WARNING:torch.distributed.elastic.multiprocessing.api:Sending process 15342 closing signal SIGHUP
WARNING:torch.distributed.elastic.multiprocessing.api:Sending process 15343 closing signal SIGHUP

what is probably happening is that the launcher process (the one that is running torch.distributed.launch got a SIGHUP. To make sure the worker PIDs are not orphaned, torchelastic will forward any signals the launcher process received down to the worker process (code here: pytorch/api.py at master · pytorch/pytorch · GitHub).

In this case PIDs 15342 and 15343 are the worker PIDs that get sent a SIGHUP because the launcher PID (the parent) got a SIGHUP.

If the launcher is wrapped with nohup:

$ nohup python -m torch.distributed.launch ...

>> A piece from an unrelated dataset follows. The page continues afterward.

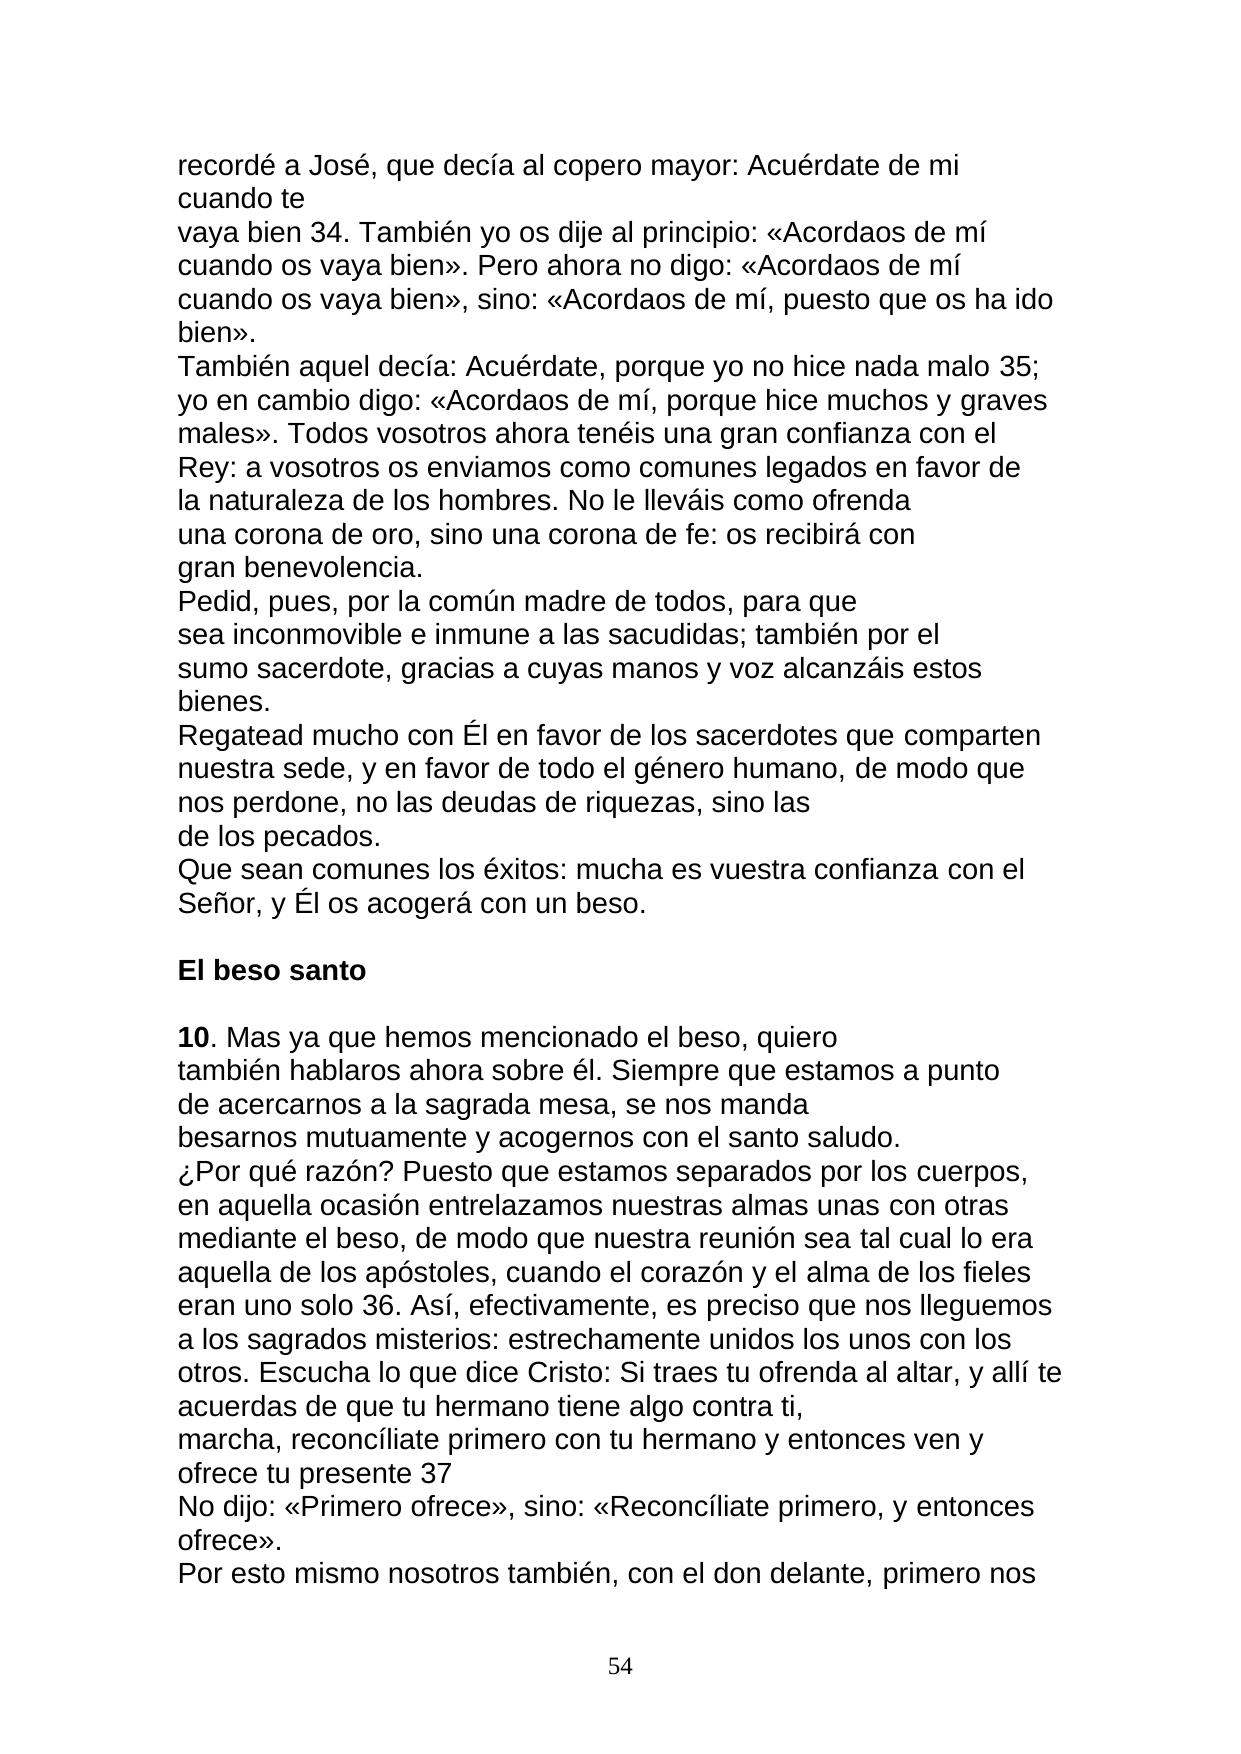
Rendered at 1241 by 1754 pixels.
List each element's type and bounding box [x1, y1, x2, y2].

text [177, 148, 1063, 1590]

Then theoretically the SIGHUP shoud’ve been ignored and not passed-through to the launcher PID, but from the logs its clear that’s not what happened. FWIW here are the signals that are passed-through to the worker PIDs from the elastic agent: SIGTERM, SIGKILL, SIGHUP, SIGQUIT (for unix) and SIGTERM, SIGKILL (for windows). See: pytorch/api.py at master · pytorch/pytorch · GitHub

So I was able to repro this with nohup. Currently torch.distributed.launch, torchrun, torch.distributed.run will all not work with nohup since we register our own termination handler for SIGHUP, which overrides the ignore handler by nohup. If you need to close the terminal but keep the process running, then you can use tmux or screen.

1 Like

If you are using the server terminal to run the nohup ddp-program, torch.distributed.launch, torchrun, torch.distributed.run, you need to use the exit command to exit instead of closing the terminal directly. Nohup has a little bug when multi-process.

I am also having the same issue. any solutions for this?